Charlotte Kude looks ahead to the forthcoming second round in France’s presidential election and discusses who supporters of candidates ejected in the first round are likely to back.
The first round of the French presidential election delivered historic results on Sunday, with neither of the two mainstream parties qualifying for the second round. Centrist Emmanuel Macron, a former Minister in President Hollande’s government, came on top with nearly 24 per cent of the vote. He was followed by National Front Leader Marine Le Pen with 21.5 per cent. This leaves centre-right Republican candidate François Fillon on third place, almost neck and neck with far-left candidate Jean-Luc Mélenchon. The socialist Benoît Hamon only made it to a distant fifth place.

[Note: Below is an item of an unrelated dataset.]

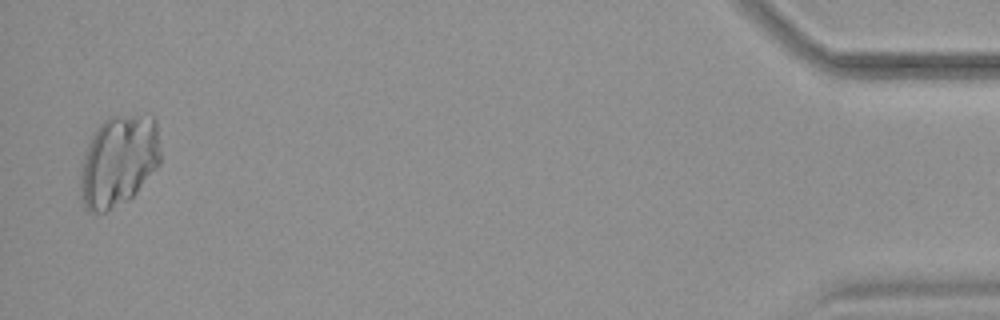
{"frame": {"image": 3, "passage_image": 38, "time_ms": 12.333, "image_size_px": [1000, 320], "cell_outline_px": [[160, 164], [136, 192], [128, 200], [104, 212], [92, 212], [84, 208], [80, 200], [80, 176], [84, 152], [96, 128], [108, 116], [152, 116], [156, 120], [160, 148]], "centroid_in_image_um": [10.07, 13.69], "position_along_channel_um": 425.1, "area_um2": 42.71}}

This outcome will give voters a feeling of déjà vu from the 2002 presidential election, when Jean-Marie Le Pen, Marine’s father and predecessor as leader of the National Front faced centre-right candidate Jacques Chirac in the second round. This time both the centre-right and centre-left establishment parties were wiped out while support soared throughout the campaign for Hollande’s former Economic Minister Emmanuel Macron. The 39-year-old founded his own movement ‘En Marche’ and is on course to become the youngest ever and first outsider to be elected President of the French Republic. This could complicate matters when it comes to the parliamentary elections, held shortly after, as Macron is unlikely to win a majority in the National Assembly.

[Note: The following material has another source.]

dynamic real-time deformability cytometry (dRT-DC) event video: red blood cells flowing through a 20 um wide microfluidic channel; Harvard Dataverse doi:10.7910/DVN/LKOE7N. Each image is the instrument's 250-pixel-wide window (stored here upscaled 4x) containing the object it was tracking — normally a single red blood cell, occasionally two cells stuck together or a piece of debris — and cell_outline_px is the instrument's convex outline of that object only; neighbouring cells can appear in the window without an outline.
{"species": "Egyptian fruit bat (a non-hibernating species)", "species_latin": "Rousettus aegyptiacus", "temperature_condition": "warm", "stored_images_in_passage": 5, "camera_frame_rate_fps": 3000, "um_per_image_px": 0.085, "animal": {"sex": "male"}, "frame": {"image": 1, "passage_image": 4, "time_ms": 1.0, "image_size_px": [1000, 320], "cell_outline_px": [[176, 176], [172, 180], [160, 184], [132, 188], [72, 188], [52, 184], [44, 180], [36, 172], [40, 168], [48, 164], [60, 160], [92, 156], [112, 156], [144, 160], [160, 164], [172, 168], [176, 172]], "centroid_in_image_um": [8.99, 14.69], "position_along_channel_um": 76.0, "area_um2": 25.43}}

His supporters would be wise however not to underestimate Marine Le Pen in the run-up to the second round. Her party’s popularity is at a historical high and scores particularly well with young people aged 18 to 24, in contrast to other populist parties across Europe which tend to reflect the views of older demographics. The ‘anyone but Le Pen’ message will also be less effective this time due to the breakdown of the remaining 55 per cent of votes.

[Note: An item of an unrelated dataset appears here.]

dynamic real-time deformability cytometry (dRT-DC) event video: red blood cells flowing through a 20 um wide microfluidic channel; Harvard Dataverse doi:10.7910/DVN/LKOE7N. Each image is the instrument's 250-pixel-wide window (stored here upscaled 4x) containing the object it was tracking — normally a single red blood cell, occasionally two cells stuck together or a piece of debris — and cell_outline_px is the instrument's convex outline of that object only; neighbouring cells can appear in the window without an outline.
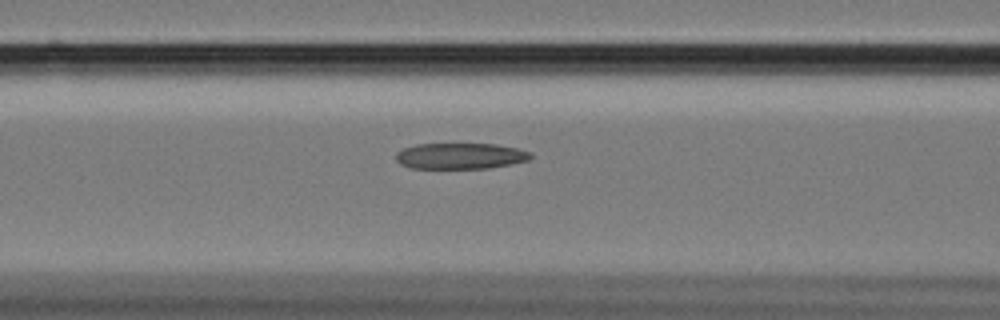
{"species": "Egyptian fruit bat (a non-hibernating species)", "species_latin": "Rousettus aegyptiacus", "temperature_condition": "cold", "stored_images_in_passage": 47, "camera_frame_rate_fps": 3000, "um_per_image_px": 0.085, "animal": {"sex": "female"}, "frame": {"image": 1, "passage_image": 19, "time_ms": 6.0, "image_size_px": [1000, 320], "cell_outline_px": [[532, 156], [528, 160], [512, 164], [488, 168], [412, 168], [400, 164], [396, 160], [396, 152], [404, 148], [416, 144], [496, 144], [516, 148], [532, 152]], "centroid_in_image_um": [39.13, 13.26], "position_along_channel_um": 127.5, "area_um2": 20.4}}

Despite François Fillon’s call to vote for Emmanuel Macron, his electorate could very well split three ways between those who will follow his instructions, those on the right who sympathise with the National Front, and those who will abstain. It will be interesting to see which way Mr Mélenchon’s voters go, who refrained from backing either of the finalists. The Eurosceptic far-left candidate knows that although his supporters are averse to the far-right, Marine Le Pen is their only option for a referendum on the Euro. To them, Macron represents the continuity of the establishment order and his enthusiasm for the European Union is enough to put them off.
Far from his 19 per cent but still potentially significant is France Arise candidate Nicolas Dupont-Aignan, with just under five per cent, who also refused to publicly declare his support for either Macron or Le Pen. As a Eurosceptic, his share of voters will likely favour the National Front, as will that of François Asselineau from the eurosceptic Popular Republican Union (UPR). The various workers’ parties are just as unlikely to support Macron.
So far, the polls indicate that the centrist ‘En Marche’ will win on May 7, but the National Front has reason enough to hope for a dramatic turnaround, should eurosceptics rally behind Le Pen. Her stance on national identity and immigration appeals to a chunk of the centre-right, who will be inclined to reject what they see as another five years of socialist government.
In a bid to rise above partisan politics and unite the nation behind her, Marine Le Pen announced last night that she was stepping down as president of the National Front. The debate between the two frontrunners is scheduled to take place on May 3.